> [Extracted material]
Content starts

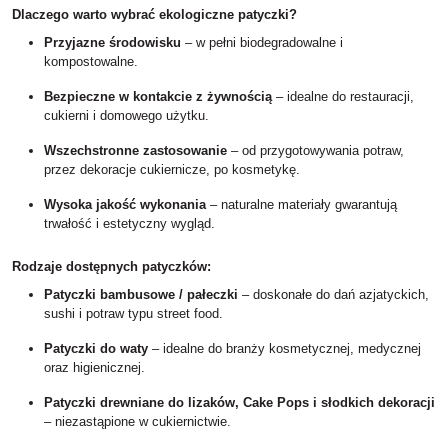
Dlaczego warto wybrać ekologiczne patyczki?
Przyjazne środowisku
– w pełni biodegradowalne i
kompostowalne.
Bezpieczne w kontakcie z żywnością
– idealne do restauracji,
cukierni i domowego użytku.
Wszechstronne zastosowanie
– od przygotowywania potraw,
przez dekoracje cukiernicze, po kosmetykę.
Wysoka jakość wykonania
– naturalne materiały gwarantują
trwałość i estetyczny wygląd.
Rodzaje dostępnych patyczków:
Patyczki bambusowe / pałeczki
– doskonałe do dań azjatyckich,
sushi i potraw typu street food.
Patyczki do waty
– idealne do branży kosmetycznej, medycznej
oraz higienicznej.
Patyczki drewniane do lizaków, Cake Pops i słodkich dekoracji
– niezastąpione w cukiernictwie.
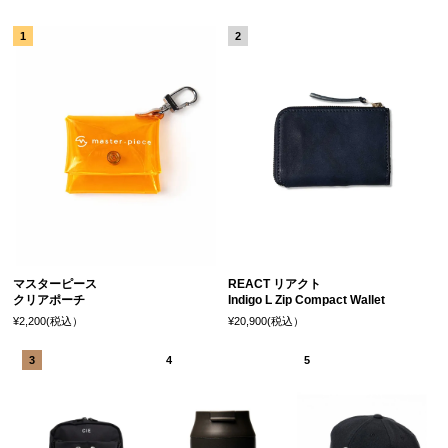
マスターピース
REACT リアクト
クリアポーチ
Indigo L Zip Compact Wallet
¥2,200(税込）
¥20,900(税込）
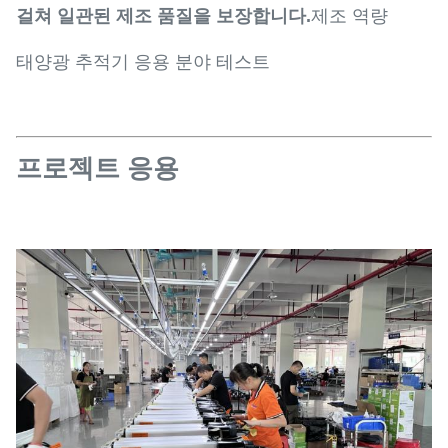
걸쳐 일관된 제조 품질을 보장합니다.
제조 역량
태양광 추적기 응용 분야 테스트
프로젝트 응용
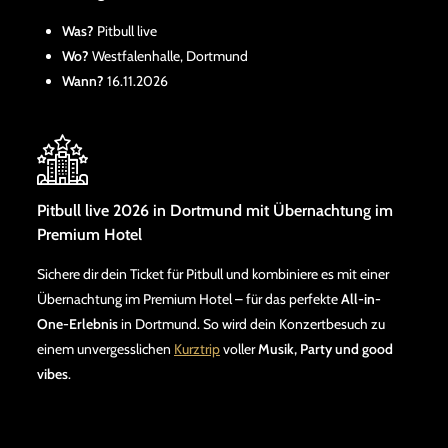
Was?
Pitbull live
Wo?
Westfalenhalle, Dortmund
Wann?
16.11.2026
Pitbull live 2026 in Dortmund mit Übernachtung im
Premium Hotel
Sichere dir dein Ticket für Pitbull und kombiniere es mit einer
Übernachtung im Premium Hotel – für das perfekte
All-in-
One-Erlebnis
in Dortmund. So wird dein Konzertbesuch zu
einem unvergesslichen
Kurztrip
voller
Musik, Party und good
vibes
.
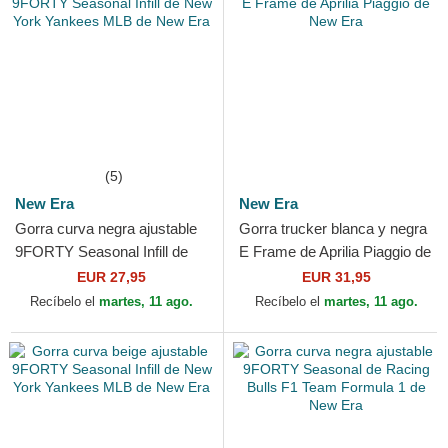
(5)
New Era
New Era
Gorra curva negra ajustable
Gorra trucker blanca y negra
9FORTY Seasonal Infill de
E Frame de Aprilia Piaggio de
New York Yankees MLB de
New Era
EUR 27,95
EUR 31,95
New Era
Recíbelo el
martes, 11 ago.
Recíbelo el
martes, 11 ago.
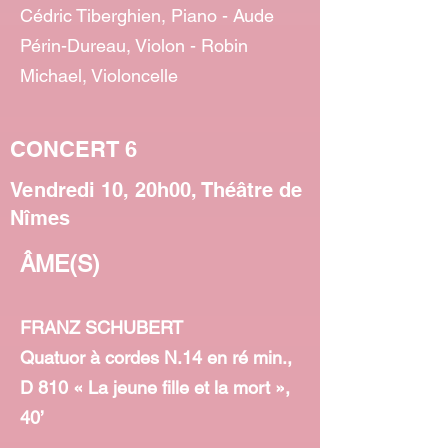
Cédric Tiberghien, Piano - Aude
Périn-Dureau, Violon - Robin
Michael, Violoncelle
CONCERT 6
Vendredi 10, 20h00, Théâtre de
Nîmes
ÂME(S)
FRANZ SCHUBERT
Quatuor à cordes N.14 en ré min.,
D 810 « La jeune fille et la mort »,
40’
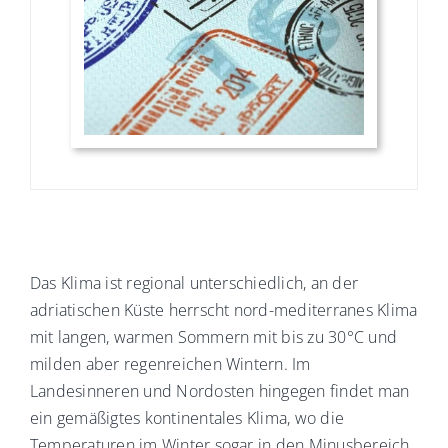
Das Klima ist regional unterschiedlich, an der
adriatischen Küste herrscht nord-mediterranes Klima
mit langen, warmen Sommern mit bis zu 30°C und
milden aber regenreichen Wintern. Im
Landesinneren und Nordosten hingegen findet man
ein gemäßigtes kontinentales Klima, wo die
Temperaturen im Winter sogar in den Minusbereich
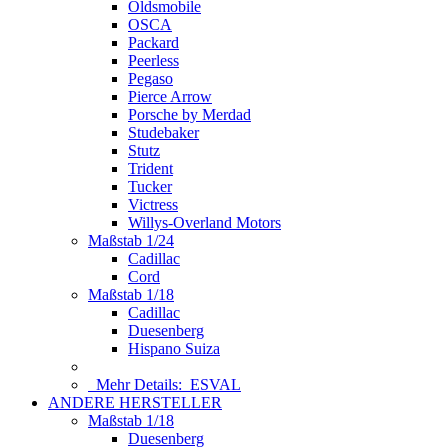
Oldsmobile
OSCA
Packard
Peerless
Pegaso
Pierce Arrow
Porsche by Merdad
Studebaker
Stutz
Trident
Tucker
Victress
Willys-Overland Motors
Maßstab 1/24
Cadillac
Cord
Maßstab 1/18
Cadillac
Duesenberg
Hispano Suiza
Mehr Details:
ESVAL
ANDERE HERSTELLER
Maßstab 1/18
Duesenberg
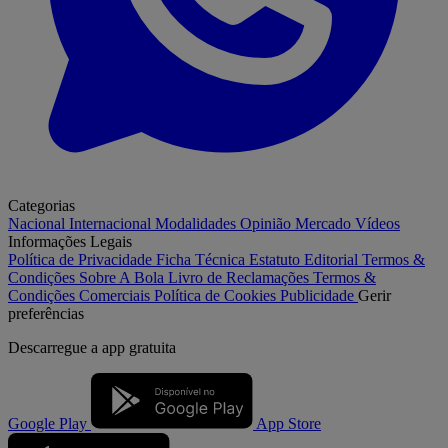
Categorias
Nacional
Internacional
Modalidades
Opinião
Mercado
Vídeos
Informações Legais
Política de Privacidade
Ficha Técnica
Estatuto Editorial
Termos &
Condições
Sobre A Bola
Livro de Reclamações
Termos &
Condições Comerciais
Política de Cookies
Publicidade
Gerir
preferências
Descarregue a
app gratuita
Google Play
App Store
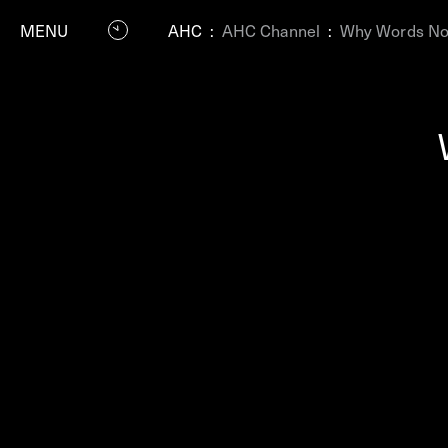
MENU
AHC
:
AHC Channel
:
Why Words Now
P
Residenc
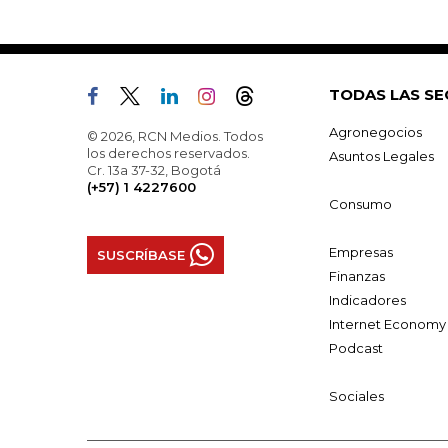
TODAS LAS SE
Agronegocios
© 2026, RCN Medios. Todos
los derechos reservados.
Asuntos Legales
Cr. 13a 37-32, Bogotá
(+57) 1 4227600
Consumo
Empresas
SUSCRÍBASE
Finanzas
Indicadores
Internet Economy
Podcast
Sociales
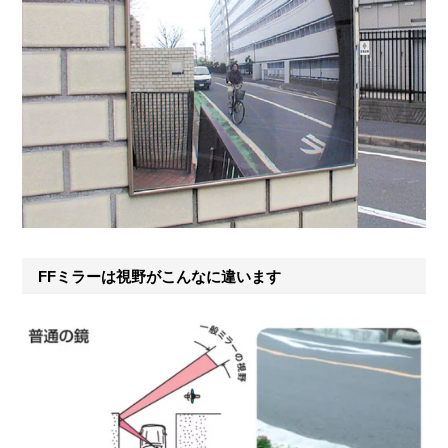
FFミラーは視野がこんなに違います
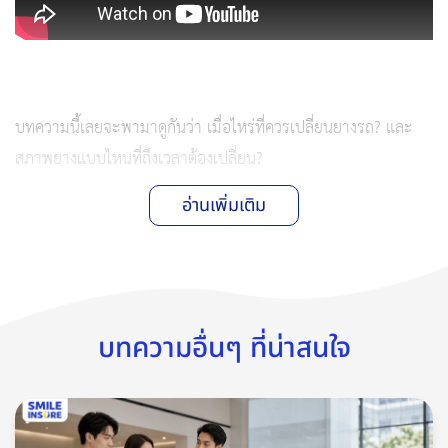
บทความนี้เลยจะพามาดูกันว่า เมื่อไหร่ที่ควรเปลี่ยนยางรถ? และ
สภาพยางแบบไหนที่ถึงเวลาต้องเปลี่ยน?
อ่านเพิ่มเติม
บทความอื่นๆ ที่น่าสนใจ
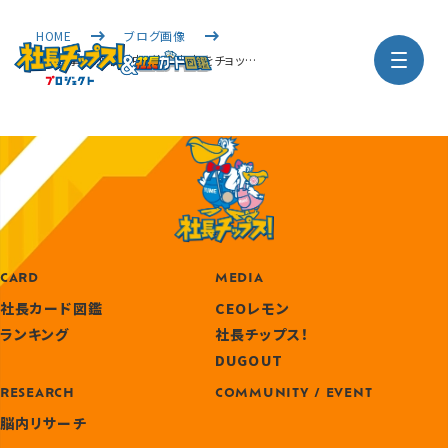
HOME
ブログ画像
「杉谷拳士が取材中」放送内容をチョッ…
CARD
MEDIA
社長カード図鑑
CEOレモン
ランキング
社長チップス！
DUGOUT
RESEARCH
COMMUNITY / EVENT
脳内リサーチ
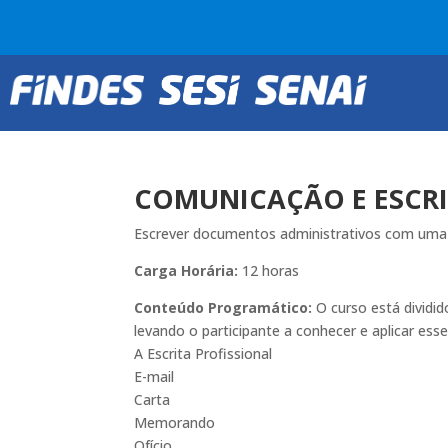
COMUNICAÇÃO E ESCRI
Escrever documentos administrativos com uma b
Carga Horária:
12 horas
Conteúdo Programático:
O curso está dividi
levando o participante a conhecer e aplicar es
A Escrita Profissional
E-mail
Carta
Memorando
Ofício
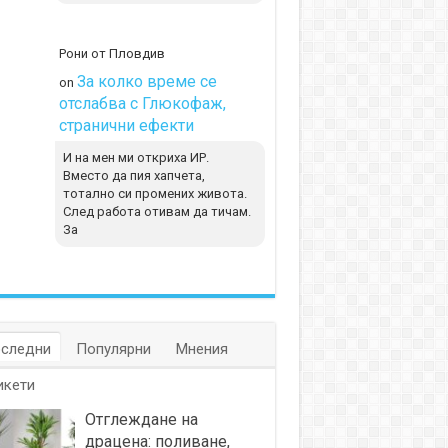
Рони от Пловдив
За колко време се
on
отслабва с Глюкофаж,
странични ефекти
И на мен ми откриха ИР.
Вместо да пия хапчета,
тотално си промених живота.
След работа отивам да тичам.
За
следни
Популярни
Мнения
икети
Отглеждане на
драцена: поливане,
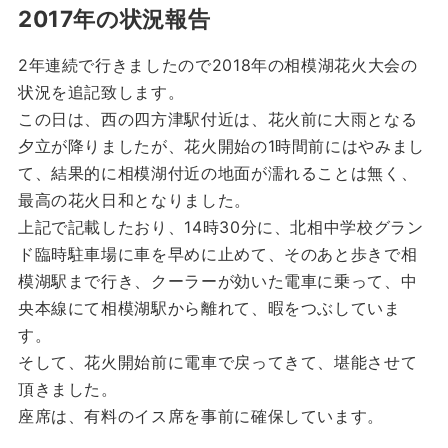
2017年の状況報告
2年連続で行きましたので2018年の相模湖花火大会の
状況を追記致します。
この日は、西の四方津駅付近は、花火前に大雨となる
夕立が降りましたが、花火開始の1時間前にはやみまし
て、結果的に相模湖付近の地面が濡れることは無く、
最高の花火日和となりました。
上記で記載したおり、14時30分に、北相中学校グラン
ド臨時駐車場に車を早めに止めて、そのあと歩きで相
模湖駅まで行き、クーラーが効いた電車に乗って、中
央本線にて相模湖駅から離れて、暇をつぶしていま
す。
そして、花火開始前に電車で戻ってきて、堪能させて
頂きました。
座席は、有料のイス席を事前に確保しています。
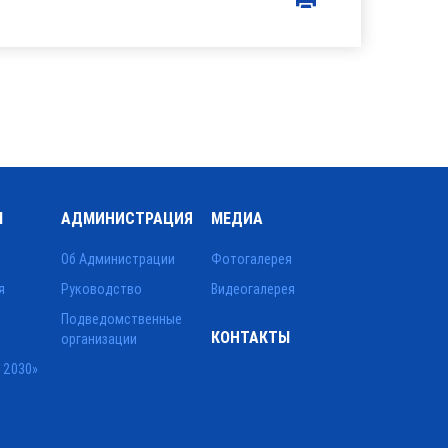
Ы
АДМИНИСТРАЦИЯ
МЕДИА
Об Администрации
Фотогалерея
я
Руководство
Видеогалерея
Подведомственные
КОНТАКТЫ
организации
 2030»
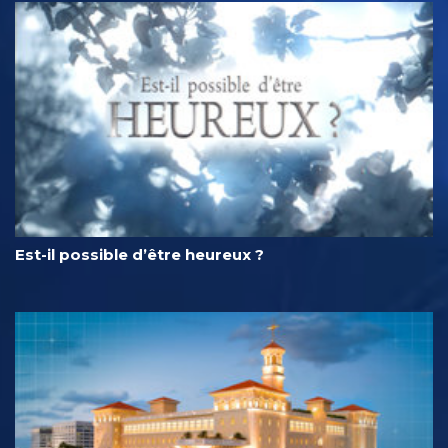
Est-il possible d’être heureux ?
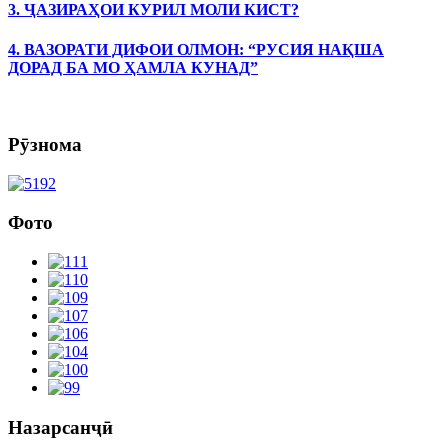
3. ҶАЗИРАҲОИ КУРИЛ МОЛИ КИСТ?
4. ВАЗОРАТИ ДИФОИ ОЛМОН: “РУСИЯ НАҚША
ДОРАД БА МО ҲАМЛА КУНАД”
Рӯзнома
Фото
Назарсанҷӣ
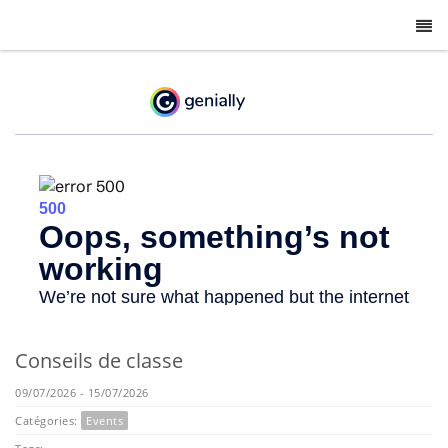
-
Conseils de classe
09/07/2026 - 15/07/2026
Catégories:
Events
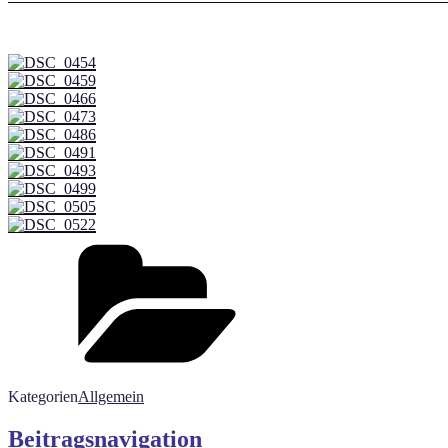
Kategorien
Allgemein
Beitragsnavigation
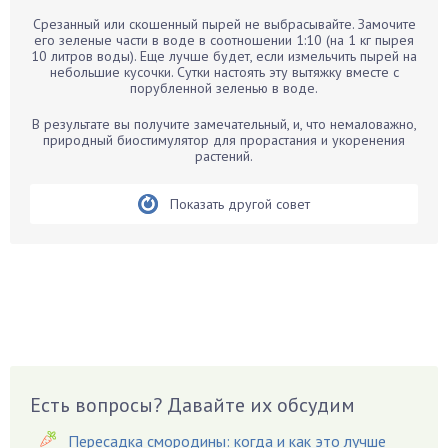
Барбарис
Срезанный или скошенный пырей не выбрасывайте. Замочите
Бархатцы
его зеленые части в воде в соотношении 1:10 (на 1 кг пырея
10 литров воды). Еще лучше будет, если измельчить пырей на
Бегония
небольшие кусочки. Сутки настоять эту вытяжку вместе с
порубленной зеленью в воде.
Белые грибы
Бирючина
В результате вы получите замечательный, и, что немаловажно,
природный биостимулятор для прорастания и укоренения
Бобовые
растений.
Боярышнык
Бруннера
Показать другой совет
Брусника
Бузина
Вазоны
Вешенки
Виноград
Вишня
Вредители
Есть вопросы? Давайте их обсудим
Гардения
Пересадка смородины: когда и как это лучше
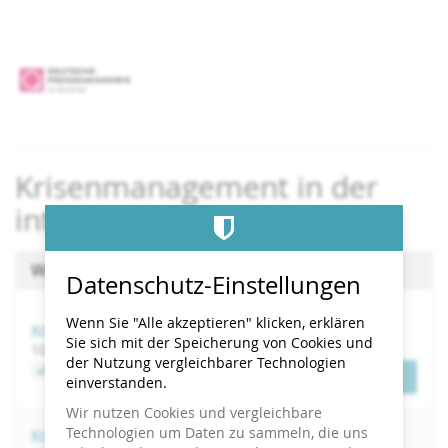
Zum
Haupt-
Inhalt
springen
Krisenmanagement in der
internen Kommunikation
Wählen Sie einen Termin aus
Datenschutz-Einstellungen
Wenn Sie "Alle akzeptieren" klicken, erklären
Krisenmanagement in der internen Kommunikation
Sie sich mit der Speicherung von Cookies und
bis
10.
–
11. September 2026
der Nutzung vergleichbarer Technologien
Jetzt buchen
Tickets
einverstanden.
Wir nutzen Cookies und vergleichbare
Technologien um Daten zu sammeln, die uns
Krisenmanagement in der internen Kommunikation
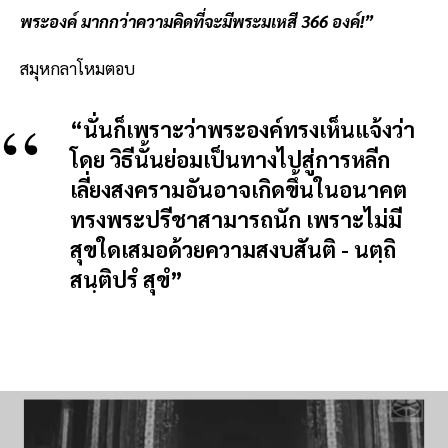
พระองค์ มากกว่าความคิดที่จะมีพระมเหสี 366 องค์!”
สมุหกลาโหมตอบ
“นั่นก็เพราะว่าพระองค์ทรงเห็นแจ้งว่า
โดย วิธีนั้นย่อมเป็นทางไปสู่การหลีก
เลี่ยงสงครามอันอาจเกิดขึ้นในอนาคต
ทรงพระปรีชาสามารถนัก เพราะไม่มี
สุขใดเสมอด้วยความสงบสันติ - นตฺถิ
สนฺติปรํ สุขํ”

Content ends

> [Exercise instructions] From the listing above, return every line that carries the string "пырей".

> [Output for this task]
Срезанный или скошенный пырей не выбрасывайте. Замочите
10 литров воды). Еще лучше будет, если измельчить пырей на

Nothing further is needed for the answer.